Another example, that I'm facing myself, is when you have pages with what one could call JavaScript applications. An Ajax based chat, or a fun game of JavaScript Tetris, if you will. These pages are entirely generated in JavaScript, and thus, when a web crawler tries to index it, it will find absolutely nothing. Or even worse, the infamous "You appear to have turned off JavaScript in your browser, please enable it" message.

So, I thought about ways to deal with this issue. The first possibility I thought of was to have a message in the HTML document, and then remove it with JavaScript as soon as the page loads.
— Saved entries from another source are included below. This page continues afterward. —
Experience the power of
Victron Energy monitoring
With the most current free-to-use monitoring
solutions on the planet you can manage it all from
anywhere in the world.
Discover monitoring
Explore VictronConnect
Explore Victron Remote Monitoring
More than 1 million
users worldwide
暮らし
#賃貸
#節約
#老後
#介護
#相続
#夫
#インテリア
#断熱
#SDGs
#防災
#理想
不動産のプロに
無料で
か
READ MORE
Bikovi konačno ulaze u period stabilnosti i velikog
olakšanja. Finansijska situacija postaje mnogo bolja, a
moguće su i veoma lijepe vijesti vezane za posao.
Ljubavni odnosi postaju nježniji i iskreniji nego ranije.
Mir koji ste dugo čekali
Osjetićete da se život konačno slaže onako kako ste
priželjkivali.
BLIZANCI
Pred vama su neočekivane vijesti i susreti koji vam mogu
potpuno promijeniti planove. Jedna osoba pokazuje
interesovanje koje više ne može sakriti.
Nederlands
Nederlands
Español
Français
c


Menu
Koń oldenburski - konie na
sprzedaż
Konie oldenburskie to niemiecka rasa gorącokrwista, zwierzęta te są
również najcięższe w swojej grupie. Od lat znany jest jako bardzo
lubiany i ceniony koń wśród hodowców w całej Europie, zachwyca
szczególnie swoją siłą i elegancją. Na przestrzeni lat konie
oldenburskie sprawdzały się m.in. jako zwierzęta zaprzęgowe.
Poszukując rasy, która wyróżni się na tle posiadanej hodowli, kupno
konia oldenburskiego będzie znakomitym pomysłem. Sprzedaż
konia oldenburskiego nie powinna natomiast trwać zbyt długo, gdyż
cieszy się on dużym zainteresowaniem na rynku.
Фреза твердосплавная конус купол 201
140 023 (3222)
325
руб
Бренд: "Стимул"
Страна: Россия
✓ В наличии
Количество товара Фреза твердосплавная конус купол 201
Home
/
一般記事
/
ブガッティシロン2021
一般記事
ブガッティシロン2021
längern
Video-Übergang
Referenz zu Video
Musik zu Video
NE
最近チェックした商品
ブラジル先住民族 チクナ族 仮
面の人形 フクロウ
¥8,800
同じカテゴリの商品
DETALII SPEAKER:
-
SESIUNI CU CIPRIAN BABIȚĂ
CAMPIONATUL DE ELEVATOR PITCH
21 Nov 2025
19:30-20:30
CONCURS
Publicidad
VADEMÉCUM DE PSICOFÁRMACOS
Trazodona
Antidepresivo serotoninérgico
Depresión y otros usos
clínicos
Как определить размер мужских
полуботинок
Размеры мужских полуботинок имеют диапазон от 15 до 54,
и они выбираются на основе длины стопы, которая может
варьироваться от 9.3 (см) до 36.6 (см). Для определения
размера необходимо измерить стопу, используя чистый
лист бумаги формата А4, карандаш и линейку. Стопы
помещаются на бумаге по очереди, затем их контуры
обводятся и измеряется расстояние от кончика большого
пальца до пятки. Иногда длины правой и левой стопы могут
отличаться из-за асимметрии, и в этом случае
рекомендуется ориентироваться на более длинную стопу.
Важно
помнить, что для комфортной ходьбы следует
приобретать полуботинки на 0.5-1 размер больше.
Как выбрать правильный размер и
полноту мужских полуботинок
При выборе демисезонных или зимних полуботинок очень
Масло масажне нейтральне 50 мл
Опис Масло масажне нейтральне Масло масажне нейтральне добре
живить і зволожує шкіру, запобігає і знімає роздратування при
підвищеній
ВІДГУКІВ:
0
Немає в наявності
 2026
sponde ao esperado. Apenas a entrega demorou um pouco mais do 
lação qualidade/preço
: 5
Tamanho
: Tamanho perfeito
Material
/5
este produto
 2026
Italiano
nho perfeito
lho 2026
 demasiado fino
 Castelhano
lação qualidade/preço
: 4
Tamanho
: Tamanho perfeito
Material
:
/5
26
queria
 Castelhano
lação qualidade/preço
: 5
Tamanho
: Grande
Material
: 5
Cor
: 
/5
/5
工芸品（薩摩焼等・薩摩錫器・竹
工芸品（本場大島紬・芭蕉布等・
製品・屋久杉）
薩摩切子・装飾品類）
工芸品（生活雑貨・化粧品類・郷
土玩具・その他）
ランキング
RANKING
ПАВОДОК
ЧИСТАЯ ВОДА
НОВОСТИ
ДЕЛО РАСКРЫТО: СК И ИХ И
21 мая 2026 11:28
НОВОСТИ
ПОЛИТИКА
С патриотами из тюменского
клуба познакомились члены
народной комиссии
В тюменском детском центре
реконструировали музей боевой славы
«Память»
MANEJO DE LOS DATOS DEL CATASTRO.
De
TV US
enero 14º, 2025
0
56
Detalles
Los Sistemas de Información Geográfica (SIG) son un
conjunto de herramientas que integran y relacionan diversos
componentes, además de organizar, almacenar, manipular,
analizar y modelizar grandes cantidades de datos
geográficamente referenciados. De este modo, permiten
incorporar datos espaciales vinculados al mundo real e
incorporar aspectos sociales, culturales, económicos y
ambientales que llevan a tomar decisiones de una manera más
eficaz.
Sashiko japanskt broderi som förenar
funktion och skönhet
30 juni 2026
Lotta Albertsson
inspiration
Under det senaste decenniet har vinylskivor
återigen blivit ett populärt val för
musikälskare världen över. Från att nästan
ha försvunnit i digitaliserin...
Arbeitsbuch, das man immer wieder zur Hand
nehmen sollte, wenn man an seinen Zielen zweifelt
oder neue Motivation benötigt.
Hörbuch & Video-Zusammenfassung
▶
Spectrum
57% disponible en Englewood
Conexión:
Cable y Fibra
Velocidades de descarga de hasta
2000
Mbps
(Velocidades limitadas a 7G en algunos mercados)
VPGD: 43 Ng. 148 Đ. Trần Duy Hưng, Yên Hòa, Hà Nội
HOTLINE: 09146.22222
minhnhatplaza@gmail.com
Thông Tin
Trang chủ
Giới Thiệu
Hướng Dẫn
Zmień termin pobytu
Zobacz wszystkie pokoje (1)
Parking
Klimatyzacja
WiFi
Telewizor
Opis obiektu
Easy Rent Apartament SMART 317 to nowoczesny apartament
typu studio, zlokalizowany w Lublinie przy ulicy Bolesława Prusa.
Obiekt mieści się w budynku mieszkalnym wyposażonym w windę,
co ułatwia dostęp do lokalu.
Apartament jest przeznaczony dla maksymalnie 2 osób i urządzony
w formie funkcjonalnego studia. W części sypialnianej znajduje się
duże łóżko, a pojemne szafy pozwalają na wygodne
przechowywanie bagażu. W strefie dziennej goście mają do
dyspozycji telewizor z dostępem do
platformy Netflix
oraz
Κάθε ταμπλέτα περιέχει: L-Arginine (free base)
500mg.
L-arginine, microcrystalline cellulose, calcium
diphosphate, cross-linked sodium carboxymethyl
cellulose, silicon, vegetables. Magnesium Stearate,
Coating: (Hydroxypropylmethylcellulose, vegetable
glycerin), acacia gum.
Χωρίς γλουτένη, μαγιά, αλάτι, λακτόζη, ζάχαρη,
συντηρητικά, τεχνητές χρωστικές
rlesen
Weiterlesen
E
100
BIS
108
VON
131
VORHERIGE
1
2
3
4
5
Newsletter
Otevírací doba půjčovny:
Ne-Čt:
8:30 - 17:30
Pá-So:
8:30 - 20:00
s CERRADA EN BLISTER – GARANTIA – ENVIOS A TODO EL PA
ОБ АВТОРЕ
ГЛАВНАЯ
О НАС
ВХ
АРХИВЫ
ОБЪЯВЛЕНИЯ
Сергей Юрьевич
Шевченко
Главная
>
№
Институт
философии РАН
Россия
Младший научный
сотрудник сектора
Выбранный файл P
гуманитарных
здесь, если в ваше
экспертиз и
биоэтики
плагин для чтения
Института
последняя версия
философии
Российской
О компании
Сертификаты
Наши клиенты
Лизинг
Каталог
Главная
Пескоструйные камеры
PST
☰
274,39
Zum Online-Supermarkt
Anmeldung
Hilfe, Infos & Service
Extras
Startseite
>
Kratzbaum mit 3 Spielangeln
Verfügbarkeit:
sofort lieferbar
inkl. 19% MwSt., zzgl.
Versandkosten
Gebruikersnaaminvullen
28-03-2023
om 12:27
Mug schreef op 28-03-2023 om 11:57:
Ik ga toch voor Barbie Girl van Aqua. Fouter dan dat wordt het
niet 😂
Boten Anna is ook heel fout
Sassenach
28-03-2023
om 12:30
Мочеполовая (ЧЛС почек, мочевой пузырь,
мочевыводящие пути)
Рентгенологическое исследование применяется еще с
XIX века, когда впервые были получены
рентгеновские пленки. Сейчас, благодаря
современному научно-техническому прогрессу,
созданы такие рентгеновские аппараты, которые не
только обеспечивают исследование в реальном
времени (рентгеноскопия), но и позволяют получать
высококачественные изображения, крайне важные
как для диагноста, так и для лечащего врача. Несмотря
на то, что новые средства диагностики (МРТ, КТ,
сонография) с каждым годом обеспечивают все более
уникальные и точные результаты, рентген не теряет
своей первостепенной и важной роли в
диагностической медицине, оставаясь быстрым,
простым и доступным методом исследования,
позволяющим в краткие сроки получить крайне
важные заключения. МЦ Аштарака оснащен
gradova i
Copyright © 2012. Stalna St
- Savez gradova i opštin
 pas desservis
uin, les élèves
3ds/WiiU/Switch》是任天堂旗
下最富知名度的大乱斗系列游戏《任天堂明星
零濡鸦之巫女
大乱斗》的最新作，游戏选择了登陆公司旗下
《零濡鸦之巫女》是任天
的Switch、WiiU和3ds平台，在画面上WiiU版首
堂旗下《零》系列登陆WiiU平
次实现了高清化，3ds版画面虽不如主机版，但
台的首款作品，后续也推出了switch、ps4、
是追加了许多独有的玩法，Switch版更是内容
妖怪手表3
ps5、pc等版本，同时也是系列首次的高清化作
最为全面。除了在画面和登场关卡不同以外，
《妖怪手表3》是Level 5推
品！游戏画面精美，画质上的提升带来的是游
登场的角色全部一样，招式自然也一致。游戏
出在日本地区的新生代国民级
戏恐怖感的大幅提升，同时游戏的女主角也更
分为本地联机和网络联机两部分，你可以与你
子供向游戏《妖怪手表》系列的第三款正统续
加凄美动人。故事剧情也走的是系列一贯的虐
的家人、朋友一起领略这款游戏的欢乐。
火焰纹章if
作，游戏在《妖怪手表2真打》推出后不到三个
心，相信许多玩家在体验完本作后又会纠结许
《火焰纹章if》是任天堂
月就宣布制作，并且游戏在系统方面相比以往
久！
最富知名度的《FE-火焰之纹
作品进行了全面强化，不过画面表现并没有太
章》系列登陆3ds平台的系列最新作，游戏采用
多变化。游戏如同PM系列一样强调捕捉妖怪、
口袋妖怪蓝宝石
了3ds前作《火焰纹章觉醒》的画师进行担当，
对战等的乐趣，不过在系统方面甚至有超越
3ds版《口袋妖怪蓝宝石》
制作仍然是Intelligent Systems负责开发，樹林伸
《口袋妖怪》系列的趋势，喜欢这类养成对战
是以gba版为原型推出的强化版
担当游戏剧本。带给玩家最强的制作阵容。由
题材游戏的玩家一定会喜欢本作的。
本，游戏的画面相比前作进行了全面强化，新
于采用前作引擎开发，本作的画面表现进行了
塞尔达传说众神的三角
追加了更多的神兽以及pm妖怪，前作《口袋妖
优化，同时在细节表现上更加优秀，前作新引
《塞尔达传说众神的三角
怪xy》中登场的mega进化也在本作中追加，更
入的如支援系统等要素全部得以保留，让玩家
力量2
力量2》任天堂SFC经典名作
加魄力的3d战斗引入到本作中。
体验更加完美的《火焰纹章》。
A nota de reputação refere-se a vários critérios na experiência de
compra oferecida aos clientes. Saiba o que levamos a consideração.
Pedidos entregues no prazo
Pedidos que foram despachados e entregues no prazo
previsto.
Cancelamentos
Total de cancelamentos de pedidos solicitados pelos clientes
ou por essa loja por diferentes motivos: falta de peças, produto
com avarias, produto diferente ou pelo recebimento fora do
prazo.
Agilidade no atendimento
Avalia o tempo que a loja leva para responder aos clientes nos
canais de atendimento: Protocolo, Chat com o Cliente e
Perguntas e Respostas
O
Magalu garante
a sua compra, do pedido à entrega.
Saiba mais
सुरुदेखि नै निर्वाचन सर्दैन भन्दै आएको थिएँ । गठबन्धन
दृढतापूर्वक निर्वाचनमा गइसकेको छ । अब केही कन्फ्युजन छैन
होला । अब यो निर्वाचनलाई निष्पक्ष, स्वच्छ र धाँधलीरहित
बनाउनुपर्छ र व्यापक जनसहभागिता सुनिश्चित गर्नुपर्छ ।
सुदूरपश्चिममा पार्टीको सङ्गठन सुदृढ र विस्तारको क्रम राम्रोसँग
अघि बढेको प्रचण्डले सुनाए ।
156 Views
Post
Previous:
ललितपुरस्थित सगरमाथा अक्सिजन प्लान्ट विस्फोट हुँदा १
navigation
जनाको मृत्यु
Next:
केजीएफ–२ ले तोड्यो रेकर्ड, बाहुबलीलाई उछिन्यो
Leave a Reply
If I have an JavaScript based Tetris game, I could write in the document's body "JavaScript Tetris is a fun application based on the classic addictive game we all know", and have it instantly removed with JavaScript. This way, the web crawler would pick up this description for when it's indexing, but your visitors would not see it.

Another idea I had was to use .htaccess to secretly redirect the web crawlers to a fake copy of the document that contains nothing but the description. The web crawler would then index the page with that text, but when users (who are not web crawlers) access the page, they are not redirected and thus gets the real application instead. This solution scares me a little though, as I don't think most search engines would look kindly upon being tricked to the content of a webpage. Indeed, this trick could be used for malicious purposes, and it wouldn't surprise me if big search engines like Google would punish you and not index your page if they found out.

What are your thoughts on this issue?